Create collection news on crawlerdb database on MongoDB.
You need to install requirements in requirement.txt before you run it.
the database connection is store in db.txt, which is not loaded on github. you should use your own database connection string replace these part.
go to bbc_crawler directory
scrapy crawl BBCspider
The spider speed is in settings.py:
ITEM_PIPELINES = {
'bbc_crawler.pipelines.BbcCrawlerPipeline': 300,
}
the pipeline is first get element into item and using BbcCrawlerPipeline to store the string into mongodb database.
-
there is lots of articles in bbc.com do not have author, so it will be "https://www.facebook.com/bbcnews" in the author.
-
I use xpath filter to clean the superfluous content
"*[not(descendant-or-self::style |descendant-or-self::iframe | descendant-or-self::figure | descendant-or-self::script | descendant-or-self::div[contains(@class, 'bbccom_advert')] | descendant-or-self::div[contains(@class, 'teads-inread')] | descendant-or-self::div[contains(@class, 'twitter-wrap')])]"
Those content including javascript, css, iframe, figure and bbccom advertiement, google advertisement(class is teads-inread) and twiter ad, which is class(twitter-wrap).
There may have another ads, I may not cleanup.
-
The keywords is base on Related Topics, if there is no Related Topic, there will be empty keywords.
-
Spider do not duplicate grab pages depending on two things:
4.1. Spider rule have LinkExtractor setting unique=True
4.2. the sha1 is additional index of article, if the sha1 string is equal, even if the url is different it still can not insert into the database, according to valid variable.
the search string is case sensetive.

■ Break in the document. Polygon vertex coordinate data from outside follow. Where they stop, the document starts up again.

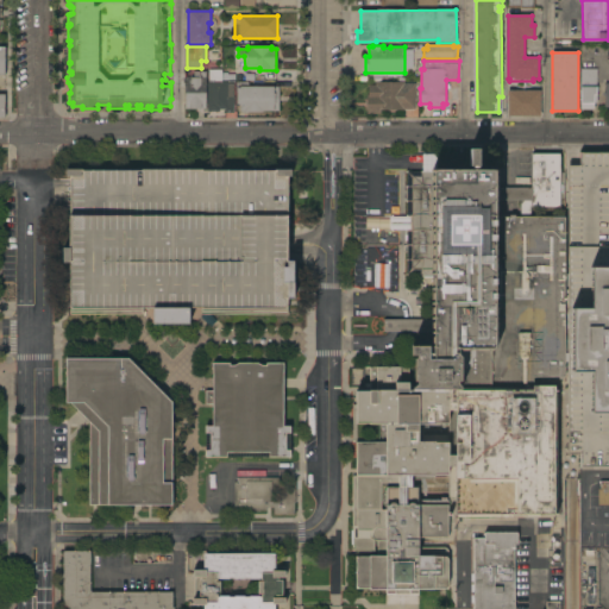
[(596,69),(596,83),(581,83),(581,68),(596,69)]
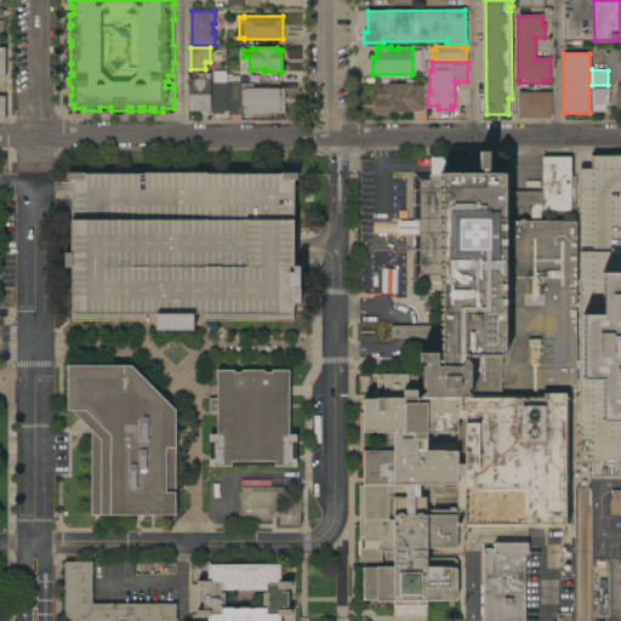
[(210,112),(189,112),(189,79),(198,79),(198,73),(210,73),(210,112)]
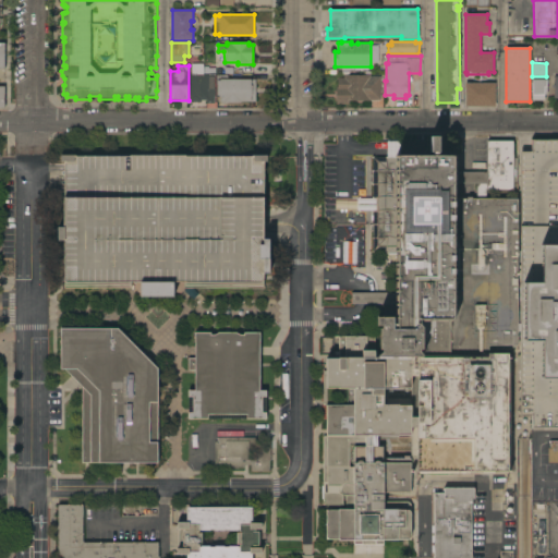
[(195,75),(195,65),(205,65),(205,75),(209,75),(209,77),(215,77),(215,104),(207,104),(207,100),(201,100),(201,102),(191,102),(190,75),(195,75)]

The default word use captitalize() function as keyword.
fellowing the OpenAPI 2.0, swagger 2.0 rules.
get:
http://localhost:5000/api/news/{sha1}
This way will display all contents of article.
get:
http://localhost:5000/api/news?keyword=keywords&page=1&perpage=20
The list api do not show the content(text part) of article.
http://localhost:5000/api/ui/#/Search
The running server commandline in webapi/manage.py
you can run it base like:
python manage.py runserver
Just testing the rest APIs, it is really hard to test Spider.